Machine Learning and the Machine Learning Pipeline

In this module you will be introduced to the machine-learning pipeline and learn about the initial work on your data that you need to do prior to modeling. You will learn about how to ingest data using Pandas, a standard Python library for data exploration and preparation. Next, we turn to the first approach to modeling that we explore in this class, linear regression with ordinary least squares.

In this module, you continue the work that we began in the last with linear regressions. You will learn more about how to evaluate such models and how to select the important features and exclude the ones that are not statistically significant. You will also learn about maximum likelihood estimation, a probabilistic approach to estimating your models.

This module introduces you to basis functions and polynomial expansions in particular, which will allow you to use the same linear regression techniques that we have been studying so far to model non-linear relationships. Then, we learn about the bias-variance tradeoff, a key relationship in machine learning. Methods like polynomial expansion may help you train models that capture the relationship in your training data quite well, but those same models may perform badly on new data. You learn about different regularization methods that can help balance this tradeoff and create models that avoid overfitting.

In this module, you first learn more about evaluating and tuning your models. We look at cross validation techniques that will help you get more accurate measurements of your model's performance, and then you see how to use them along with pipelines and GridSearch to tune your models.
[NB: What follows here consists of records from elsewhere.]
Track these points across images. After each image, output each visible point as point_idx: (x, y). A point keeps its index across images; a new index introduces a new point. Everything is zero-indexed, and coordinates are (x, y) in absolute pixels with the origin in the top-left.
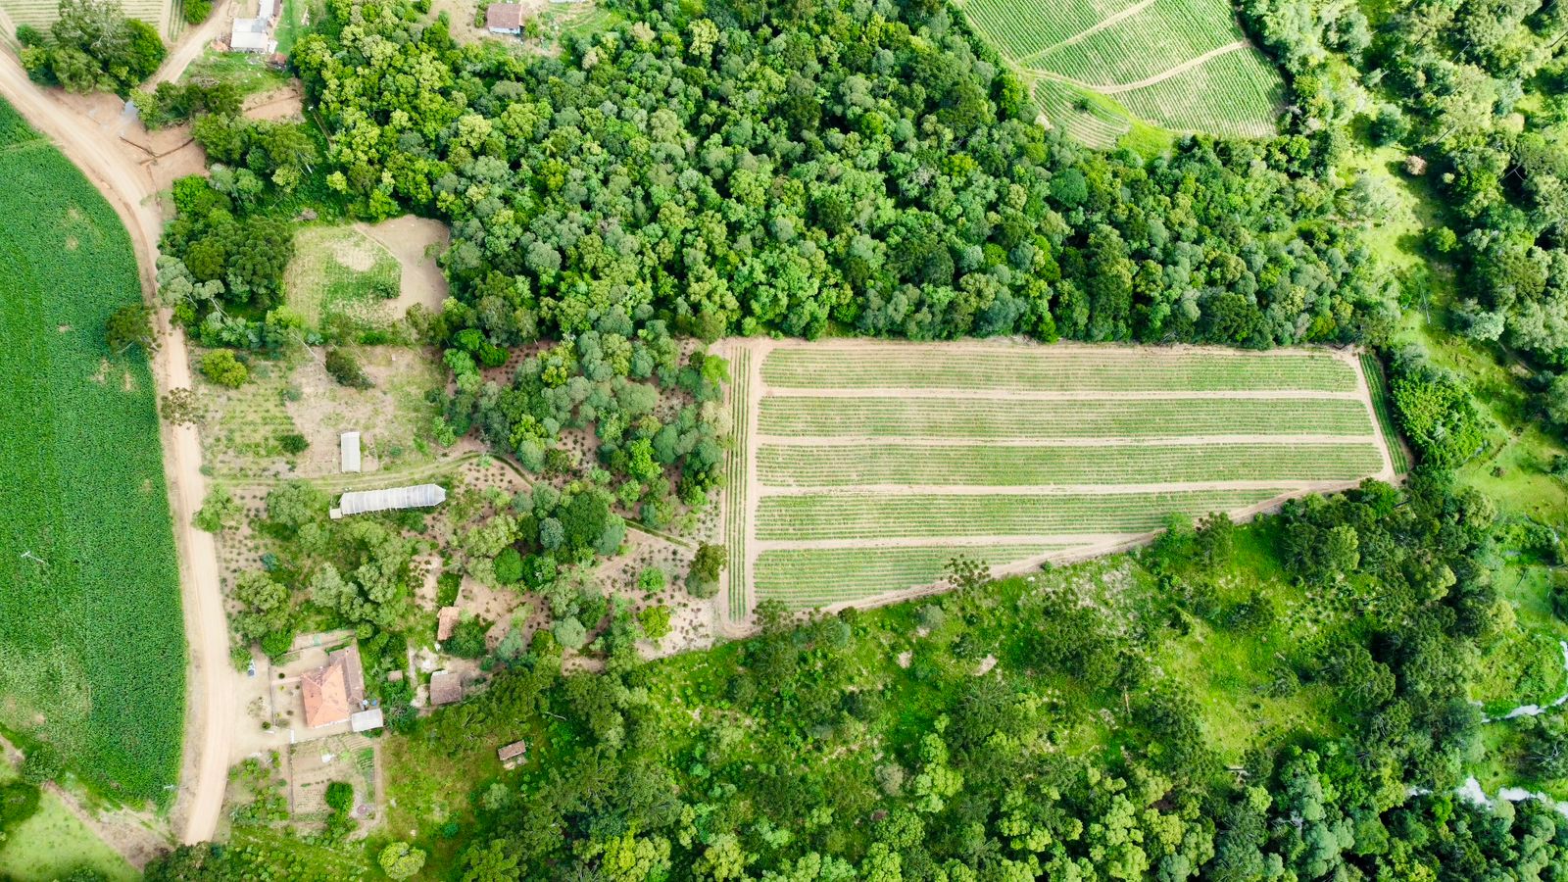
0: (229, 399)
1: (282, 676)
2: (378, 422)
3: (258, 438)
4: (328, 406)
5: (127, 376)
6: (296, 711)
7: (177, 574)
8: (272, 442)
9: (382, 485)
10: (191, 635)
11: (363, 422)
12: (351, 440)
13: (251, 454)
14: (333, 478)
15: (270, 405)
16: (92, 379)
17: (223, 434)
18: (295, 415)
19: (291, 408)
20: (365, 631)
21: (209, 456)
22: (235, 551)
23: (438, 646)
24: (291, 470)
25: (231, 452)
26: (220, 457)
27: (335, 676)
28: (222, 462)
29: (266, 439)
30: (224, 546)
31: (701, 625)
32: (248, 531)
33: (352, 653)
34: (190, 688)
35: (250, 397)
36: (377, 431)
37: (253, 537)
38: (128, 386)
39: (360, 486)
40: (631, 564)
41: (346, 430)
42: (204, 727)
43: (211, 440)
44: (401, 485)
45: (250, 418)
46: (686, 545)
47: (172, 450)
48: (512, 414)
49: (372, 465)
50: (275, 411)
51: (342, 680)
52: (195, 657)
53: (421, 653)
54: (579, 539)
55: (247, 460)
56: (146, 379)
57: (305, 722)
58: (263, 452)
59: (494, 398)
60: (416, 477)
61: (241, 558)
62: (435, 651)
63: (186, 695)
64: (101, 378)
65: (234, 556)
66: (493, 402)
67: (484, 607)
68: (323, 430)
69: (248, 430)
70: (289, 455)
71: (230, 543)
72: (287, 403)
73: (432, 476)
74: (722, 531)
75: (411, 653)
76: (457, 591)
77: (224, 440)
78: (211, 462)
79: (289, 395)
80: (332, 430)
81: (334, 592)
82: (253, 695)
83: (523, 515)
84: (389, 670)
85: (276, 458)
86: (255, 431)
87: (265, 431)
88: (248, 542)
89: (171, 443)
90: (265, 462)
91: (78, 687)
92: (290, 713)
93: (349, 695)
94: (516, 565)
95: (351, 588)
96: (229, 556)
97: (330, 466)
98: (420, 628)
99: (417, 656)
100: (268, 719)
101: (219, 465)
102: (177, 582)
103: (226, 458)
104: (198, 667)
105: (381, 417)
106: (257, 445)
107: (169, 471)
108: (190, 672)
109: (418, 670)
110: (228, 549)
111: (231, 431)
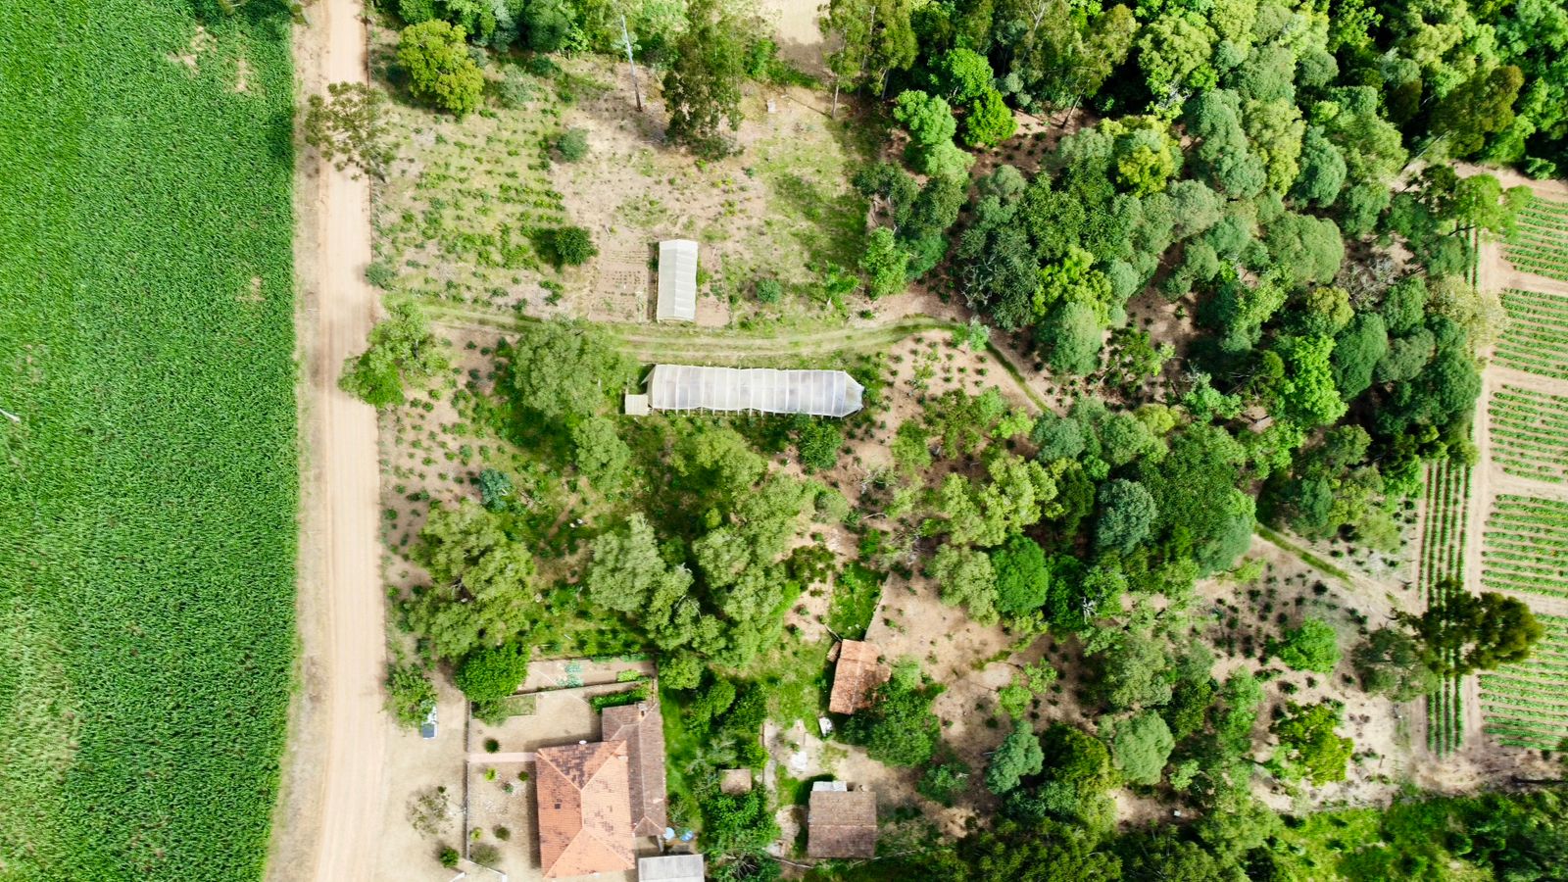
0: (439, 139)
1: (492, 746)
2: (731, 228)
3: (489, 225)
4: (634, 184)
5: (242, 64)
6: (519, 830)
7: (295, 487)
8: (516, 239)
9: (734, 356)
10: (307, 627)
11: (701, 224)
12: (682, 256)
13: (472, 256)
14: (635, 330)
15: (519, 165)
16: (170, 59)
17: (418, 209)
18: (567, 192)
19: (561, 175)
20: (687, 675)
21: (386, 248)
22: (420, 454)
23: (826, 725)
24: (551, 300)
25: (432, 247)
26: (410, 253)
27: (610, 767)
28: (411, 264)
29: (505, 231)
30: (398, 441)
31: (1370, 754)
32: (450, 416)
33: (649, 716)
34: (291, 745)
35: (481, 142)
36: (729, 246)
37: (457, 429)
38: (241, 87)
39: (689, 354)
40: (1230, 600)
41: (668, 236)
42: (311, 839)
43: (393, 217)
44: (771, 363)
45: (477, 182)
46: (1342, 575)
47: (313, 225)
48: (1050, 237)
49: (718, 315)
50: (529, 178)
51: (625, 777)
52: (312, 677)
53: (790, 734)
54: (1185, 537)
55: (461, 270)
56: (277, 74)
57: (536, 859)
58: (497, 257)
59: (1014, 201)
60: (805, 352)
61: (431, 471)
62: (821, 736)
63: (282, 760)
64: (190, 61)
65: (417, 464)
66: (1012, 208)
67: (927, 649)
68: (622, 232)
69: (469, 205)
70: (548, 269)
71: (410, 435)
72: (554, 166)
73: (839, 354)
74: (1415, 555)
75: (769, 730)
76: (871, 606)
77: (420, 218)
78: (389, 261)
79: (558, 148)
80: (639, 232)
81: (643, 582)
82: (425, 781)
83: (1063, 464)
84: (725, 766)
85: (522, 274)
86: (485, 212)
87: (502, 213)
88: (448, 438)
89: (311, 211)
90: (498, 278)
91: (53, 710)
92: (502, 833)
93: (637, 814)
94: (1039, 572)
95: (679, 579)
96: (405, 464)
97: (630, 305)
98: (792, 677)
99: (780, 739)
100: (454, 841)
101: (405, 271)
102: (292, 505)
103: (422, 258)
104: (315, 699)
105: (739, 221)
106: (487, 241)
107: (304, 268)
108: (297, 708)
109: (781, 770)
110: (405, 448)
111: (436, 203)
Finally, we look a the theory and practice of our first technique for classification, logistic regression.

You will learn about two more classification techniques in this module: first, Support Vector Machines (SVMs) and then Naive Bayes, a quick and highly interpretable approach that uses Bayes' theorem.

In this module, you will first learn about classification using decision trees. We will see how to create models that use individual decision trees, and then ensemble models, which use many trees, such as bagging, boosting, and random forests. Then, we learn more about how to evaluate the performance of classifiers.

To this point, we have been focusing on supervised learning and training models that estimate a target variable that you have specified. In this module, we take our first look at unsupervised learning, a domain of machine learning that uses techniques to find patterns and relationships in data without you ever defining a target. In particular, we look at a variety of clustering techniques, beginning with k-means and hierarchical clustering, and then distribution and density-based clustering.

You will look at two new techniques in this module. The first is Principal Component Analysis, a powerful dimensionality reduction technique that you can use to project high-dimensional features into lower-dimensional spaces. This can be used for a range of purposes, including feature selection, preventing overfitting, visualizing in two- or three-dimensional spaces higher dimensional data, and more. Then, you will study hidden Markov models, a technique that you can use to model sequences of states, where each state depends on the one that came before.

This module introduces you to one of the most hyped topics in machine learning, deep learning with feed-forward neural networks and convolutional neural networks. You will learn about how these techniques work and where they might be very effective--or very ineffective. We explore how to design, implement, and evaluate such models using Python and Keras.